D'autre part, Giovanni Sirio, responsable de l'analyse du marché mondial chez Vitol, prévoit que la demande mondiale de pétrole atteindra un pic au cours de la prochaine décennie. "Les effets du sous-investissement dans les projets d'exploration et d'extraction pétrolière devraient bientôt apparaître, avec une consommation d'énergie plus élevée en raison des effets des plans de relance économique, de l'assouplissement monétaire et de la levée des restrictions en matière de voyage et de mobilité", explique-t-il

La banque britannique Barclays réaffirme ses précédentes déclarations, assurant que les prix du pétrole brut continueront à augmenter en 2022. "L'assouplissement des restrictions de production de l'OPEP ne permettra pas de combler le déficit d'approvisionnement en pétrole avant au moins le premier trimestre de 2022", a indiqué la banque dans un communiqué.

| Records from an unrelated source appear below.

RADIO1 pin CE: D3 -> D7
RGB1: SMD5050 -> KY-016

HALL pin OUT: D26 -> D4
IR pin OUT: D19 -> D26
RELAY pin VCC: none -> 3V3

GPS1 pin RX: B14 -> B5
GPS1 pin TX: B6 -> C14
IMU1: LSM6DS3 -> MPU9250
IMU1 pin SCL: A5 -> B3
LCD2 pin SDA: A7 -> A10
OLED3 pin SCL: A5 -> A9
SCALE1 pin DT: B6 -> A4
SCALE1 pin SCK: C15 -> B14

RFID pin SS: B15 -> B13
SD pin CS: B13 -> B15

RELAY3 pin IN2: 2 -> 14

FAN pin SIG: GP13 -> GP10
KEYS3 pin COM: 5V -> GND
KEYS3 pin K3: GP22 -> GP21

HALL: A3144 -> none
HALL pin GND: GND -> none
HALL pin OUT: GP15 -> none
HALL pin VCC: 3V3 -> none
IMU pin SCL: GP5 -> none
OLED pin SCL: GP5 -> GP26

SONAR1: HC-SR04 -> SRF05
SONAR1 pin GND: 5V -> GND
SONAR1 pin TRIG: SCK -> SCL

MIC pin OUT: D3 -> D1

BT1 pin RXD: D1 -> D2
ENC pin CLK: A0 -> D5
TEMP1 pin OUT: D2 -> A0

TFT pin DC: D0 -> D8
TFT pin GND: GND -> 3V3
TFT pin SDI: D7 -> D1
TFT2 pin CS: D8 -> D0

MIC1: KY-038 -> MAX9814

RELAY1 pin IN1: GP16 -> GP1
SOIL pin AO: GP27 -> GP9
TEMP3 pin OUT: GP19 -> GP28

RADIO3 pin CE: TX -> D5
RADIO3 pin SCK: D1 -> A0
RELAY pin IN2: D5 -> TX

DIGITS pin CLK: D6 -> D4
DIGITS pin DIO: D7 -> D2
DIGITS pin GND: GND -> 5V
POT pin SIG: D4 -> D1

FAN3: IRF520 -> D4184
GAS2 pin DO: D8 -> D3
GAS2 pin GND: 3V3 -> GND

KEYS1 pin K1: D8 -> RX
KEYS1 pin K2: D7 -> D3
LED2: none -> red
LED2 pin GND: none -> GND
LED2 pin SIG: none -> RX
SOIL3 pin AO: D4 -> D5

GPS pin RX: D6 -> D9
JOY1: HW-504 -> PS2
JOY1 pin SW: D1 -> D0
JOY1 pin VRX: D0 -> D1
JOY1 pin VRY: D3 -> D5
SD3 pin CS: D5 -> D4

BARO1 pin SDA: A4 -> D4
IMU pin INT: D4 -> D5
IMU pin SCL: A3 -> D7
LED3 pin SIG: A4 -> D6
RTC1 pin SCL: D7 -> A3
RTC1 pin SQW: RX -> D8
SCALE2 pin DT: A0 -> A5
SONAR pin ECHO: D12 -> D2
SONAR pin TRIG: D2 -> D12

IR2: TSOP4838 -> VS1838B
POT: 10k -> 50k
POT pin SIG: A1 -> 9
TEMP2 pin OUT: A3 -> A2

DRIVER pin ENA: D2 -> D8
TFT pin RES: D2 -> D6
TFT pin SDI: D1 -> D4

En plus de la crise pétrolière, le monde est confronté à des pénuries de gaz et de charbon, comme indiqué plus haut. En Europe, par exemple, les réserves de gaz naturel sont à des niveaux historiquement bas. D'autre part, "la Chine est également confrontée à une crise énergétique sans précédent", a déclaré Alicia García Herrero, économiste en chef pour l'Asie-Pacifique chez Natixis, à El Economista. Les autorités chinoises ont commencé à rationner l'énergie, par exemple à Pékin, où la consommation d'électricité est déjà contrôlée.